Les techniques comportementales
En véritables soins de support, la psychothérapie et les approches psychocorporelles (hypnose médicale, méditation de pleine conscience, relaxation, sophrologie, toucher-massage, psychomotricité…) redonnent aux patients un rôle actif.
Les techniques physiques
LA KINÉSITHÉRAPIE intervient en oncologie dans le cadre de soins de support. Ses trois principes fondamentaux sont la prévention, la rééducation et la réadaptation.
LA NEUROSTIMULATION ÉLECTRIQUE consiste à utiliser un courant électrique de faible tension, transmis par des électrodes placées sur la peau, afin de soulager la douleur.
Les techniques de radiologie interventionnelle
LA CIMENTOPLASTIE consiste à injecter un ciment acrylique à travers un trocart osseux dans un os fragilisé par des métastases ou un myélome, afin d’assurer sa consolidation et de contrôler les douleurs.
LA RADIOFRÉQUENCE utilise un générateur de courant alternatif qui permet de chauffer les tissus via une électrode insérée directement dans la tumeur.
LA CRYOTHÉRAPIE consiste à appliquer par sonde un froid intense pour détruire les tissus.
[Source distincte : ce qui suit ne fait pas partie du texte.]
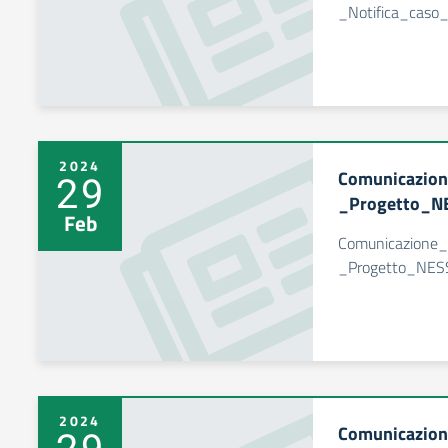
_Notifica_caso_d
2024
Comunicazio
29
_Progetto_N
Feb
Comunicazione
_Progetto_NES
2024
Comunicazion
29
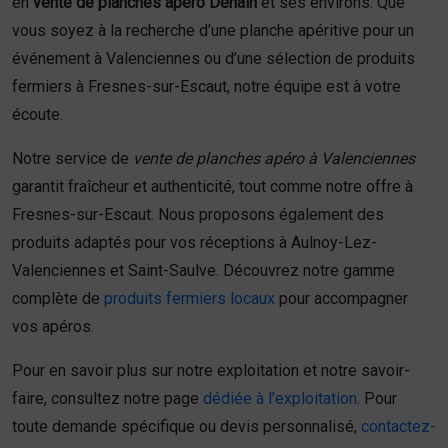
en
vente de planches apéro Denain
et ses environs. Que
vous soyez à la recherche d’une planche apéritive pour un
événement à Valenciennes ou d’une sélection de produits
fermiers à Fresnes-sur-Escaut, notre équipe est à votre
écoute.
Notre service de
vente de planches apéro à Valenciennes
garantit fraîcheur et authenticité, tout comme notre offre à
Fresnes-sur-Escaut. Nous proposons également des
produits adaptés pour vos réceptions à Aulnoy-Lez-
Valenciennes et Saint-Saulve. Découvrez notre gamme
complète de
produits fermiers locaux
pour accompagner
vos apéros.
Pour en savoir plus sur notre exploitation et notre savoir-
faire, consultez notre page
dédiée à l’exploitation
. Pour
toute demande spécifique ou devis personnalisé,
contactez-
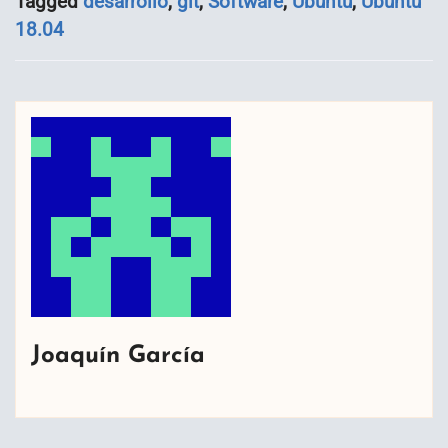
Tagged
desarrollo
,
git
,
Software
,
Ubuntu
,
Ubuntu
18.04
Joaquín García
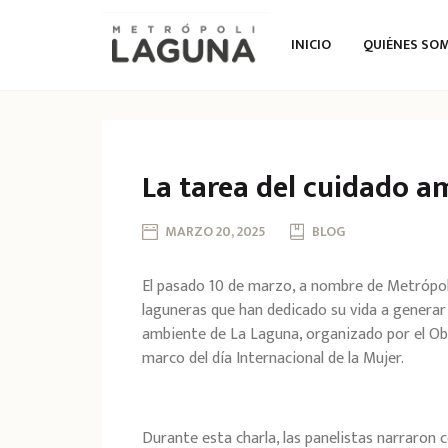
INICIO
QUIÉNES SO
La tarea del cuidado a
MARZO 20, 2025
BLOG
El pasado 10 de marzo, a nombre de Metrópo
laguneras que han dedicado su vida a generar
ambiente de La Laguna, organizado por el Ob
marco del día Internacional de la Mujer.
Durante esta charla, las panelistas narraron 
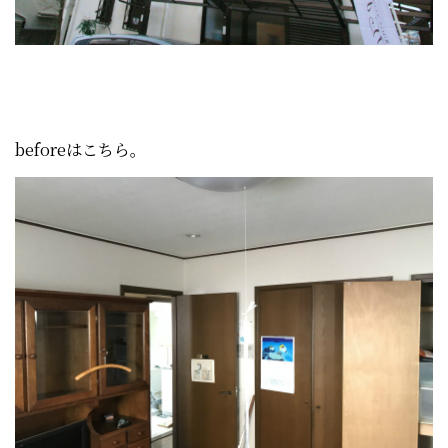
beforeはこちら。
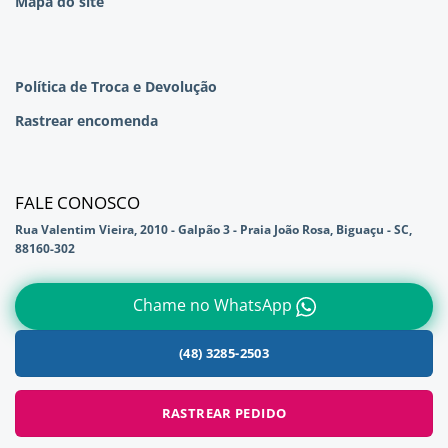
Mapa do site
Política de Troca e Devolução
Rastrear encomenda
FALE CONOSCO
Rua Valentim Vieira, 2010 - Galpão 3 - Praia João Rosa, Biguaçu - SC,
88160-302
Chame no WhatsApp
(48) 3285-2503
RASTREAR PEDIDO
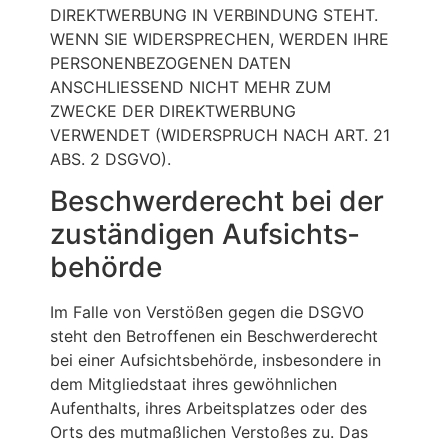
DIREKTWERBUNG IN VERBINDUNG STEHT.
WENN SIE WIDERSPRECHEN, WERDEN IHRE
PERSONENBEZOGENEN DATEN
ANSCHLIESSEND NICHT MEHR ZUM
ZWECKE DER DIREKTWERBUNG
VERWENDET (WIDERSPRUCH NACH ART. 21
ABS. 2 DSGVO).
Beschwerde­recht bei der
zuständigen Aufsichts­
behörde
Im Falle von Verstößen gegen die DSGVO
steht den Betroffenen ein Beschwerderecht
bei einer Aufsichtsbehörde, insbesondere in
dem Mitgliedstaat ihres gewöhnlichen
Aufenthalts, ihres Arbeitsplatzes oder des
Orts des mutmaßlichen Verstoßes zu. Das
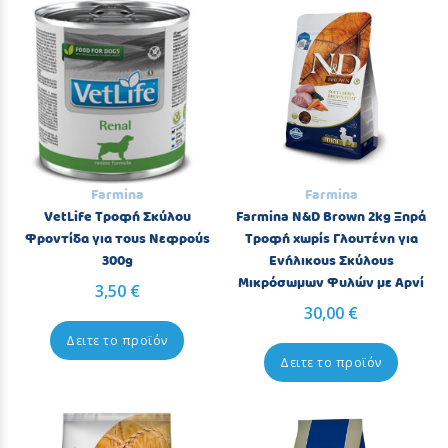
Farmina
Farmina
VetLife Τροφή Σκύλου
Farmina N&D Brown 2kg Ξηρά
Φροντίδα για τους Νεφρούς
Τροφή χωρίς Γλουτένη για
300g
Ενήλικους Σκύλους
Μικρόσωμων Φυλών με Αρνί
3,50 €
30,00 €
Δειτε το προϊόν
Δειτε το προϊόν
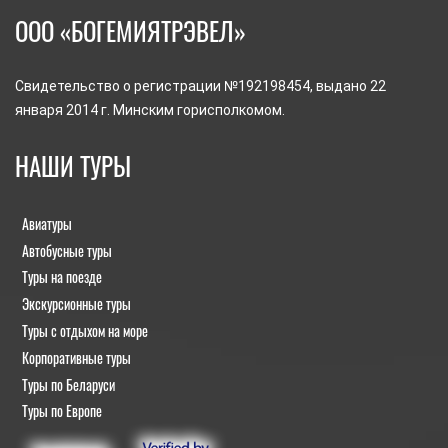
ООО «БОГЕМИЯТРЭВЕЛ»
Свидетельство о регистрации №192198454, выдано 22
января 2014 г. Минским горисполкомом.
НАШИ ТУРЫ
Авиатуры
Автобусные туры
Туры на поезде
Экскурсионные туры
Туры с отдыхом на море
Корпоративные туры
Туры по Беларуси
Туры по Европе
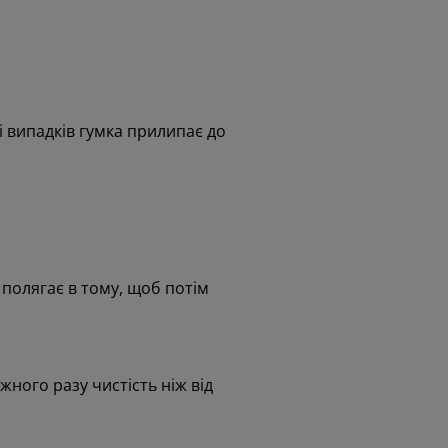
і випадків гумка прилипає до
полягає в тому, щоб потім
ного разу чистість ніж від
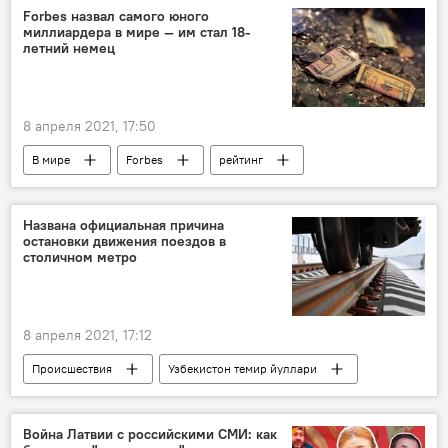
Forbes назвал самого юного
миллиардера в мире — им стал 18-
летний немец
8 апреля 2021, 17:50
В мире
Forbes
рейтинг
деньги
Миллиардер
Названа официальная причина
остановки движения поездов в
столичном метро
8 апреля 2021, 17:12
Происшествия
Узбекистон темир йуллари
Ташкентский метрополитен
Война Латвии с российскими СМИ: как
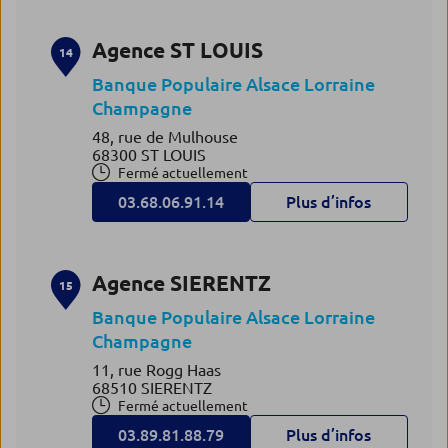
Agence ST LOUIS
14
Banque Populaire Alsace Lorraine
Champagne
48, rue de Mulhouse
68300 ST LOUIS
Fermé actuellement
03.68.06.91.14
Plus d’infos
Agence SIERENTZ
15
Banque Populaire Alsace Lorraine
Champagne
11, rue Rogg Haas
68510 SIERENTZ
Fermé actuellement
03.89.81.88.79
Plus d’infos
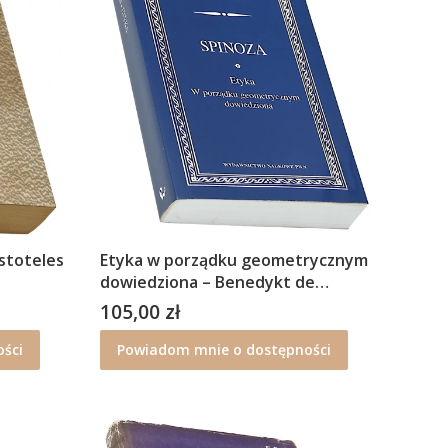
stoteles
Etyka w porządku geometrycznym
dowiedziona – Benedykt de
Spinoza
105,00 zł
Cena
ści
Powiadom mnie o dostępności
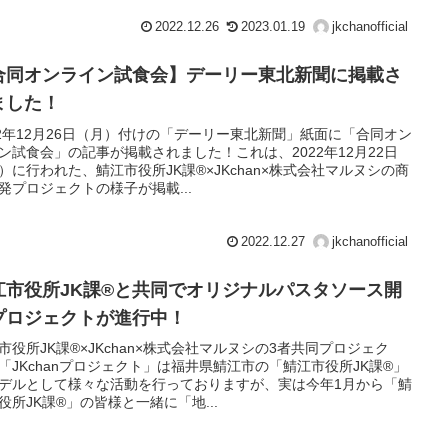
2022.12.26
2023.01.19
jkchanofficial
合同オンライン試食会】デーリー東北新聞に掲載さ
ました！
22年12月26日（月）付けの「デーリー東北新聞」紙面に「合同オン
ン試食会」の記事が掲載されました！これは、2022年12月22日
）に行われた、鯖江市役所JK課®×JKchan×株式会社マルヌシの商
発プロジェクトの様子が掲載...
2022.12.27
jkchanofficial
江市役所JK課®と共同でオリジナルパスタソース開
プロジェクトが進行中！
市役所JK課®×JKchan×株式会社マルヌシの3者共同プロジェク
「JKchanプロジェクト」は福井県鯖江市の「鯖江市役所JK課®」
デルとして様々な活動を行っておりますが、実は今年1月から「鯖
役所JK課®」の皆様と一緒に「地...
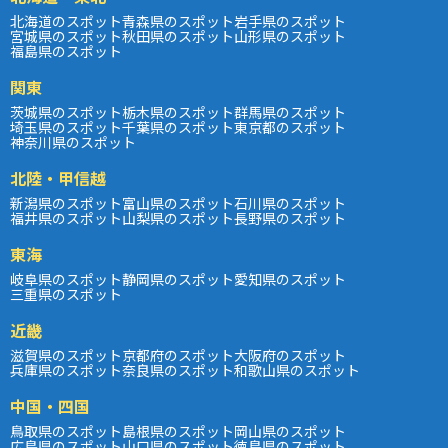
北海道のスポット
青森県のスポット
岩手県のスポット
宮城県のスポット
秋田県のスポット
山形県のスポット
福島県のスポット
関東
茨城県のスポット
栃木県のスポット
群馬県のスポット
埼玉県のスポット
千葉県のスポット
東京都のスポット
神奈川県のスポット
北陸・甲信越
新潟県のスポット
富山県のスポット
石川県のスポット
福井県のスポット
山梨県のスポット
長野県のスポット
東海
岐阜県のスポット
静岡県のスポット
愛知県のスポット
三重県のスポット
近畿
滋賀県のスポット
京都府のスポット
大阪府のスポット
兵庫県のスポット
奈良県のスポット
和歌山県のスポット
中国・四国
鳥取県のスポット
島根県のスポット
岡山県のスポット
広島県のスポット
山口県のスポット
徳島県のスポット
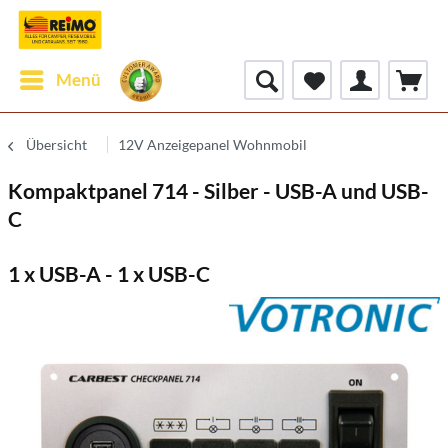
Menü
Übersicht
12V Anzeigepanel Wohnmobil
Kompaktpanel 714 - Silber - USB-A und USB-
C
1 x USB-A - 1 x USB-C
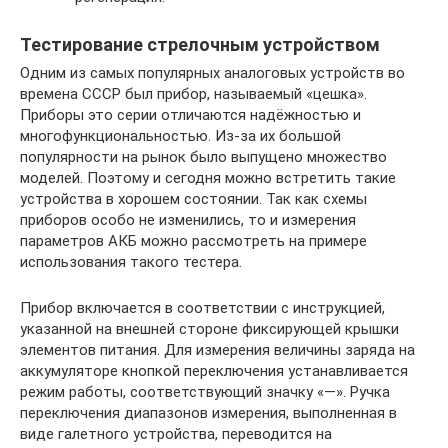
Тестирование стрелочным устройством
Одним из самых популярных аналоговых устройств во
времена СССР был прибор, называемый «цешка».
Приборы это серии отличаются надёжностью и
многофункциональностью. Из-за их большой
популярности на рынок было выпущено множество
моделей. Поэтому и сегодня можно встретить такие
устройства в хорошем состоянии. Так как схемы
приборов особо не изменились, то и измерения
параметров АКБ можно рассмотреть на примере
использования такого тестера.
Прибор включается в соответствии с инструкцией,
указанной на внешней стороне фиксирующей крышки
элементов питания. Для измерения величины заряда на
аккумуляторе кнопкой переключения устанавливается
режим работы, соответствующий значку «—». Ручка
переключения диапазонов измерения, выполненная в
виде галетного устройства, переводится на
L’effet antalgique est souvent immédiat.
L’anesthésie
L’ANESTHÉSIE LOCORÉGIONALE (ALR) s’intègre dans le cadre d’une stratégie de prise en charge multimodale des douleurs chroniques réfractaires aux traitements antalgiques.L’ANTALGIE INTRATHÉCALE consiste à délivrer des antalgiques dans le liquide céphalorachidien. Cette technique permet de diminuer les doses d’opioïdes, leurs effets secondaires indésirables et d’en augmenter l’efficacité.